Formel 1: Ein selten kurioser Unfall

Marchionne, Ferrari: Mercedes auch ohne Rosberg stark

Von Rob La Salle
Ferrari-Präsident Sergio Marchionne in Daytona

Ferrari-Präsident Sergio Marchionne in Daytona

​Ferrari-Präsident Sergio Marchionne sagt im Rahmen der Ferrari World Finals in Dayton Beach (Florida): «Die Entscheidung von Nico Rosberg hat mich verblüfft. Aber Mercedes ist auch ohne Rosberg stark.»

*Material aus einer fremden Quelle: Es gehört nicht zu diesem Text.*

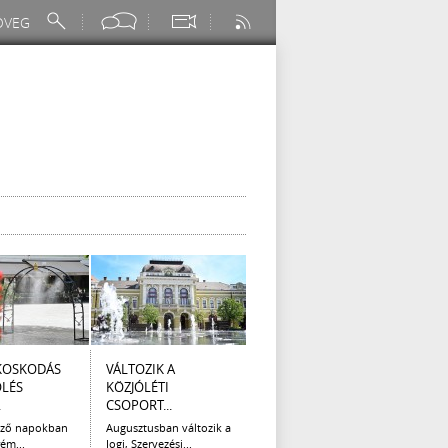
KOSKODÁS
VÁLTOZIK A
I. FOKÚ
ÚTÉP
ÖLÉS
KÖZJÓLÉTI
VÍZKORLÁTOZÁS
(AUG
.
CSOPORT...
EGER...
Az el
legna
ező napokban
Augusztusban változik a
Eger Megyei Jogú Város
ém...
Jogi, Szervezési...
Polgármestere, a...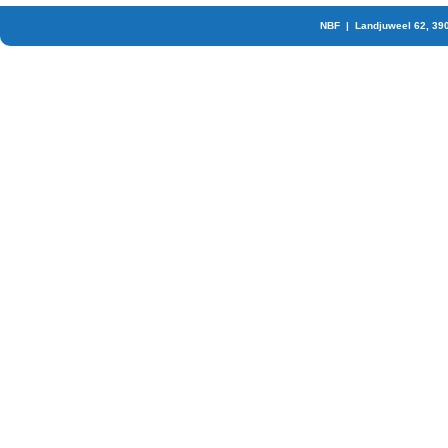
NBF | Landjuweel 62, 39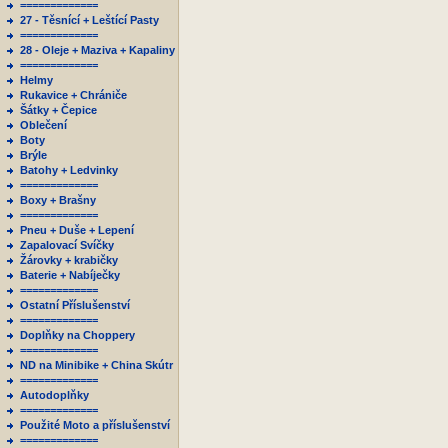
=============
27 - Těsnící + Leštící Pasty
=============
28 - Oleje + Maziva + Kapaliny
=============
Helmy
Rukavice + Chrániče
Šátky + Čepice
Oblečení
Boty
Brýle
Batohy + Ledvinky
=============
Boxy + Brašny
=============
Pneu + Duše + Lepení
Zapalovací Svíčky
Žárovky + krabičky
Baterie + Nabíječky
=============
Ostatní Příslušenství
=============
Doplňky na Choppery
=============
ND na Minibike + China Skútr
=============
Autodoplňky
=============
Použité Moto a příslušenství
=============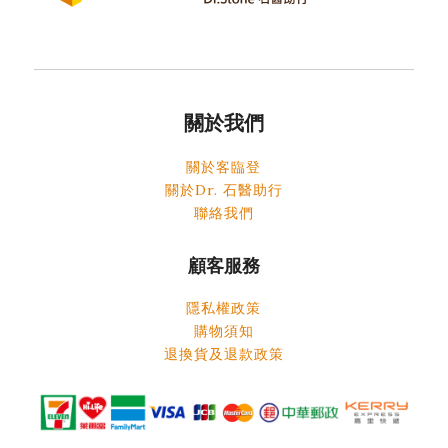
關於我們
關於客臨登
關於Dr. 石醫助行
聯絡我們
顧客服務
隱私權政策
購物須知
退換貨及退款政策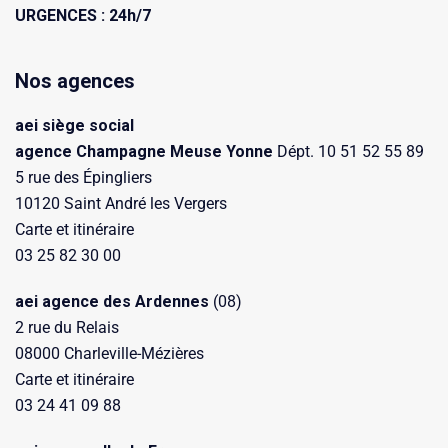
URGENCES : 24h/7
Nos agences
aei siège social
agence Champagne Meuse Yonne
Dépt. 10 51 52 55 89
5 rue des Épingliers
10120 Saint André les Vergers
Carte et itinéraire
03 25 82 30 00
aei agence des Ardennes
(08)
2 rue du Relais
08000 Charleville-Mézières
Carte et itinéraire
03 24 41 09 88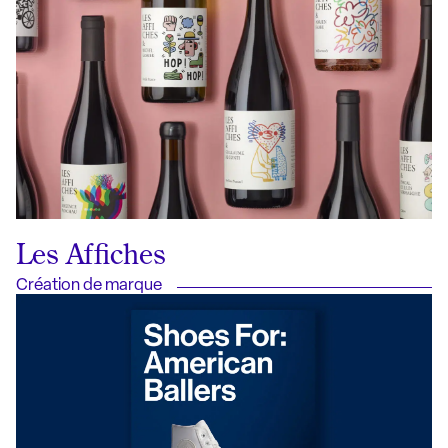
Les Affiches
Création de marque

Kein Thema dominiert die Formel 1 derzeit so wie der Rücktritt von Nico Rosberg. Selbst Insider sind am vergangenen Freitag, 2. Dezember aus allen Wolken gefallen, als der neue Formel-1-Champion verkündet hat – der persönliche Mount Everest sei erklommen, nun ist Schluss mit Motorsport.

Fiat-Geschäftsleiter und Ferrari-Präsident Sergio Marchionne sagt im Rahmen der Ferrari World Finals in Daytona Beach (Florida): «Die Entscheidung von Nico Rosberg hat mich verblüfft. Aber Mercedes ist auch ohne Rosberg stark.»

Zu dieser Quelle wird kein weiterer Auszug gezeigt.